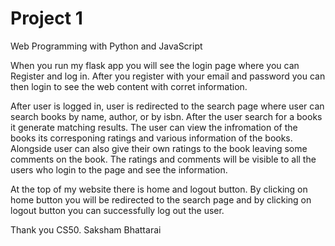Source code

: # Project 1

Web Programming with Python and JavaScript

When you run my flask app you will see the login page where you can Register and log in. After you register with your email and password you can then login to see the web content with corret information.

After user is logged in, user is redirected to the search page where user can search books by name, author, or  by isbn. After the user search for a books it generate matching results. The user can view the infromation of the books its corresponing ratings and various information of the books. Alongside user can also give their own  ratings to the book leaving some comments on the book. The ratings and comments will be visible to all the users who login to the page and see the information.

At the top of my website there is home and logout button. By clicking on home button you will be redirected to the search page and by clicking on logout button you can successfully log out the user.

Thank you CS50.
Saksham Bhattarai 
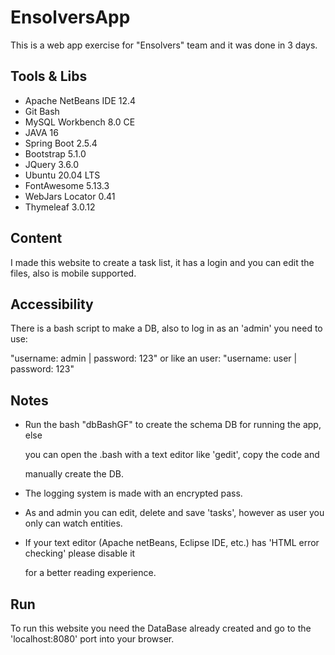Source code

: # EnsolversApp
This is a web app exercise for "Ensolvers" team and it was done in 3 days.
## Tools & Libs
  - Apache NetBeans IDE 12.4
  - Git Bash
  - MySQL Workbench 8.0 CE
  - JAVA 16
  - Spring Boot 2.5.4
  - Bootstrap 5.1.0
  - JQuery 3.6.0
  - Ubuntu 20.04 LTS
  - FontAwesome 5.13.3
  - WebJars Locator 0.41
  - Thymeleaf 3.0.12
## Content
I made this website to create a task list, it has a login and you can edit the files, also is mobile supported.
## Accessibility
There is a bash script to make a DB, also to log in as an 'admin' you need to use: 

"username: admin | password: 123" or like an user: "username: user | password: 123"
## Notes
  - Run the bash "dbBashGF" to create the schema DB for running the app, else
    
    you can open the .bash with a text editor like 'gedit', copy the code and
    
    manually create the DB.
  - The logging system is made with an encrypted pass.
  - As and admin you can edit, delete and save 'tasks', however as user you only can watch entities.
  - If your text editor (Apache netBeans, Eclipse IDE, etc.) has 'HTML error checking' please disable it

    for a better reading experience.
## Run
To run this website you need the DataBase already created and go to the 'localhost:8080' port into your browser.
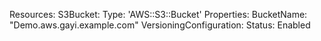 Resources:
  S3Bucket:
    Type: 'AWS::S3::Bucket'
    Properties: 
       BucketName: "Demo.aws.gayi.example.com"
       VersioningConfiguration:
        Status: Enabled
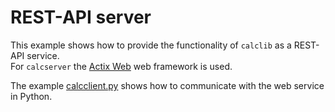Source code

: # REST-API server

This example shows how to provide the functionality of `calclib` as a REST-API service.  
For `calcserver` the [Actix Web](https://actix.rs/) web framework is used.

The example [calcclient.py](https://github.com/brmmm3/calc-rs/blob/master/calcserver/examples/calcclient.py) shows how to communicate with the web service in Python.
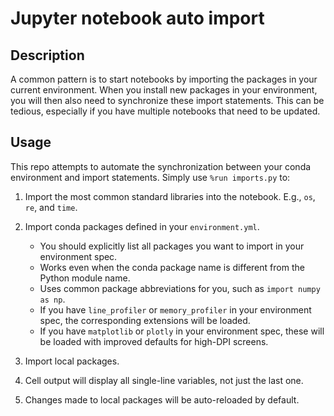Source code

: # Jupyter notebook auto import

## Description

A common pattern is to start notebooks by importing the packages in your current environment. When you install new packages in your environment, you will then also need to synchronize these import statements. This can be tedious, especially if you have multiple notebooks that need to be updated.

## Usage

This repo attempts to automate the synchronization between your conda environment and import statements. Simply use `%run imports.py` to:

1. Import the most common standard libraries into the notebook. E.g., `os`, `re`, and `time`.

2. Import conda packages defined in your `environment.yml`.
    - You should explicitly list all packages you want to import in your environment spec.
    - Works even when the conda package name is different from the Python module name.
    - Uses common package abbreviations for you, such as `import numpy as np`.
    - If you have `line_profiler` or `memory_profiler` in your environment spec, the corresponding extensions will be loaded.
    - If you have `matplotlib` or `plotly` in your environment spec, these will be loaded with improved defaults for high-DPI screens.

3. Import local packages.

4. Cell output will display all single-line variables, not just the last one.

5. Changes made to local packages will be auto-reloaded by default.
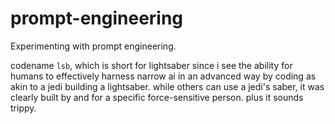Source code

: # prompt-engineering
Experimenting with prompt engineering. 

codename `lsb`, which is short for lightsaber since i see the ability for humans to effectively harness 
narrow ai in an advanced way by coding as akin to a jedi building a lightsaber. while others can use
a jedi's saber, it was clearly built by and for a specific force-sensitive person. plus it sounds trippy.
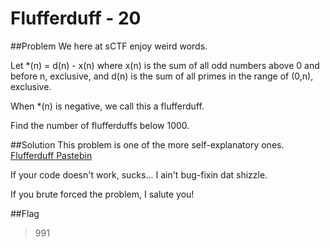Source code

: # Flufferduff - 20

##Problem
We here at sCTF enjoy weird words.

Let *(n) = d(n) - x(n) where x(n) is the sum of all odd numbers above 0 and before n, exclusive, and d(n) is the sum of all primes in the range of (0,n), exclusive.

When *(n) is negative, we call this a flufferduff.

Find the number of flufferduffs below 1000.

##Solution
This problem is one of the more self-explanatory ones.
[Flufferduff Pastebin](http://pastebin.com/YgLBpNE5)

If your code doesn't work, sucks... I ain't bug-fixin dat shizzle.

If you brute forced the problem, I salute you!

##Flag
>991
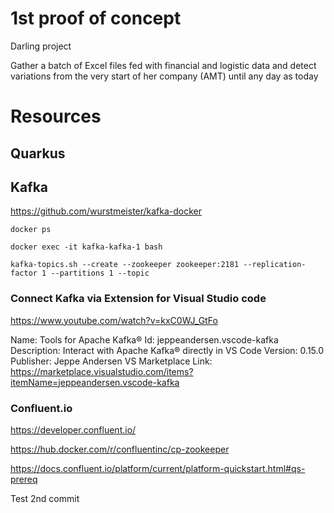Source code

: # 1st proof of concept
Darling project

Gather a batch of Excel files fed with financial and logistic data and detect variations from the very start of her company (AMT) until any day as today

# Resources
## Quarkus

## Kafka
https://github.com/wurstmeister/kafka-docker

`docker ps`

`docker exec -it kafka-kafka-1 bash`

`kafka-topics.sh --create --zookeeper zookeeper:2181 --replication-factor 1 --partitions 1 --topic `

### Connect Kafka via Extension for Visual Studio code
https://www.youtube.com/watch?v=kxC0WJ_GtFo

Name: Tools for Apache Kafka®
Id: jeppeandersen.vscode-kafka
Description: Interact with Apache Kafka® directly in VS Code
Version: 0.15.0
Publisher: Jeppe Andersen
VS Marketplace Link: https://marketplace.visualstudio.com/items?itemName=jeppeandersen.vscode-kafka

### Confluent.io
https://developer.confluent.io/

https://hub.docker.com/r/confluentinc/cp-zookeeper

https://docs.confluent.io/platform/current/platform-quickstart.html#qs-prereq

Test 2nd commit


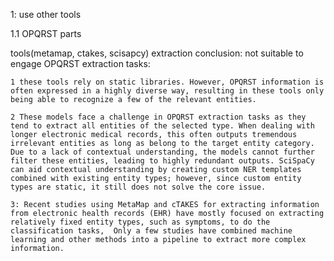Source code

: 


1: use other tools

  1.1 OPQRST parts
 
  tools(metamap, ctakes, scisapcy) extraction conclusion: not suitable to engage OPQRST extraction tasks:
  
    1 these tools rely on static libraries. However, OPQRST information is often expressed in a highly diverse way, resulting in these tools only being able to recognize a few of the relevant entities.
  
    2 These models face a challenge in OPQRST extraction tasks as they tend to extract all entities of the selected type. When dealing with longer electronic medical records, this often outputs tremendous irrelevant entities as long as belong to the target entity category. Due to a lack of contextual understanding, the models cannot further filter these entities, leading to highly redundant outputs. SciSpaCy can aid contextual understanding by creating custom NER templates combined with existing entity types; however, since custom entity types are static, it still does not solve the core issue.

    3: Recent studies using MetaMap and cTAKES for extracting information from electronic health records (EHR) have mostly focused on extracting relatively fixed entity types, such as symptoms, to do the classification tasks,  Only a few studies have combined machine learning and other methods into a pipeline to extract more complex information.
##########
### EXERCISE OBJECTIVE
Word for word, write out the whole listing, keeping none of the pictures.

### SOLUTION TO THE PROBLEM
Source code

: # Project 1

Web Programming with Python and JavaScript

When you run my flask app you will see the login page where you can Register and log in. After you register with your email and password you can then login to see the web content with corret information.

After user is logged in, user is redirected to the search page where user can search books by name, author, or  by isbn. After the user search for a books it generate matching results. The user can view the infromation of the books its corresponing ratings and various information of the books. Alongside user can also give their own  ratings to the book leaving some comments on the book. The ratings and comments will be visible to all the users who login to the page and see the information.

At the top of my website there is home and logout button. By clicking on home button you will be redirected to the search page and by clicking on logout button you can successfully log out the user.

Thank you CS50.
Saksham Bhattarai 
Source code

: # EnsolversApp
This is a web app exercise for "Ensolvers" team and it was done in 3 days.
## Tools & Libs
  - Apache NetBeans IDE 12.4
  - Git Bash
  - MySQL Workbench 8.0 CE
  - JAVA 16
  - Spring Boot 2.5.4
  - Bootstrap 5.1.0
  - JQuery 3.6.0
  - Ubuntu 20.04 LTS
  - FontAwesome 5.13.3
  - WebJars Locator 0.41
  - Thymeleaf 3.0.12
## Content
I made this website to create a task list, it has a login and you can edit the files, also is mobile supported.
## Accessibility
There is a bash script to make a DB, also to log in as an 'admin' you need to use: 

"username: admin | password: 123" or like an user: "username: user | password: 123"
## Notes
  - Run the bash "dbBashGF" to create the schema DB for running the app, else
    
    you can open the .bash with a text editor like 'gedit', copy the code and
    
    manually create the DB.
  - The logging system is made with an encrypted pass.
  - As and admin you can edit, delete and save 'tasks', however as user you only can watch entities.
  - If your text editor (Apache netBeans, Eclipse IDE, etc.) has 'HTML error checking' please disable it

    for a better reading experience.
## Run
To run this website you need the DataBase already created and go to the 'localhost:8080' port into your browser.
 Resources:
  S3Bucket:
    Type: 'AWS::S3::Bucket'
    Properties: 
       BucketName: "Demo.aws.gayi.example.com"
       VersioningConfiguration:
        Status: Enabled
Source code

: # REST-API server

This example shows how to provide the functionality of `calclib` as a REST-API service.  
For `calcserver` the [Actix Web](https://actix.rs/) web framework is used.

The example [calcclient.py](https://github.com/brmmm3/calc-rs/blob/master/calcserver/examples/calcclient.py) shows how to communicate with the web service in Python.
Source code

: # Jupyter notebook auto import

## Description

A common pattern is to start notebooks by importing the packages in your current environment. When you install new packages in your environment, you will then also need to synchronize these import statements. This can be tedious, especially if you have multiple notebooks that need to be updated.

## Usage

This repo attempts to automate the synchronization between your conda environment and import statements. Simply use `%run imports.py` to:

1. Import the most common standard libraries into the notebook. E.g., `os`, `re`, and `time`.

2. Import conda packages defined in your `environment.yml`.
    - You should explicitly list all packages you want to import in your environment spec.
    - Works even when the conda package name is different from the Python module name.
    - Uses common package abbreviations for you, such as `import numpy as np`.
    - If you have `line_profiler` or `memory_profiler` in your environment spec, the corresponding extensions will be loaded.
    - If you have `matplotlib` or `plotly` in your environment spec, these will be loaded with improved defaults for high-DPI screens.

3. Import local packages.

4. Cell output will display all single-line variables, not just the last one.

5. Changes made to local packages will be auto-reloaded by default.
Source code

: # prompt-engineering
Experimenting with prompt engineering. 

codename `lsb`, which is short for lightsaber since i see the ability for humans to effectively harness 
narrow ai in an advanced way by coding as akin to a jedi building a lightsaber. while others can use
a jedi's saber, it was clearly built by and for a specific force-sensitive person. plus it sounds trippy.
Source code

: # Flufferduff - 20

##Problem
We here at sCTF enjoy weird words.

Let *(n) = d(n) - x(n) where x(n) is the sum of all odd numbers above 0 and before n, exclusive, and d(n) is the sum of all primes in the range of (0,n), exclusive.

When *(n) is negative, we call this a flufferduff.

Find the number of flufferduffs below 1000.

##Solution
This problem is one of the more self-explanatory ones.
[Flufferduff Pastebin](http://pastebin.com/YgLBpNE5)

If your code doesn't work, sucks... I ain't bug-fixin dat shizzle.

If you brute forced the problem, I salute you!

##Flag
>991
Source code

: # 1st proof of concept
Darling project

Gather a batch of Excel files fed with financial and logistic data and detect variations from the very start of her company (AMT) until any day as today

# Resources
## Quarkus

## Kafka
https://github.com/wurstmeister/kafka-docker

`docker ps`

`docker exec -it kafka-kafka-1 bash`

`kafka-topics.sh --create --zookeeper zookeeper:2181 --replication-factor 1 --partitions 1 --topic `

### Connect Kafka via Extension for Visual Studio code
https://www.youtube.com/watch?v=kxC0WJ_GtFo

Name: Tools for Apache Kafka®
Id: jeppeandersen.vscode-kafka
Description: Interact with Apache Kafka® directly in VS Code
Version: 0.15.0
Publisher: Jeppe Andersen
VS Marketplace Link: https://marketplace.visualstudio.com/items?itemName=jeppeandersen.vscode-kafka

### Confluent.io
https://developer.confluent.io/

https://hub.docker.com/r/confluentinc/cp-zookeeper

https://docs.confluent.io/platform/current/platform-quickstart.html#qs-prereq

Test 2nd commit


Source code

: 


1: use other tools

  1.1 OPQRST parts
 
  tools(metamap, ctakes, scisapcy) extraction conclusion: not suitable to engage OPQRST extraction tasks:
  
    1 these tools rely on static libraries. However, OPQRST information is often expressed in a highly diverse way, resulting in these tools only being able to recognize a few of the relevant entities.
  
    2 These models face a challenge in OPQRST extraction tasks as they tend to extract all entities of the selected type. When dealing with longer electronic medical records, this often outputs tremendous irrelevant entities as long as belong to the target entity category. Due to a lack of contextual understanding, the models cannot further filter these entities, leading to highly redundant outputs. SciSpaCy can aid contextual understanding by creating custom NER templates combined with existing entity types; however, since custom entity types are static, it still does not solve the core issue.

    3: Recent studies using MetaMap and cTAKES for extracting information from electronic health records (EHR) have mostly focused on extracting relatively fixed entity types, such as symptoms, to do the classification tasks,  Only a few studies have combined machine learning and other methods into a pipeline to extract more complex information.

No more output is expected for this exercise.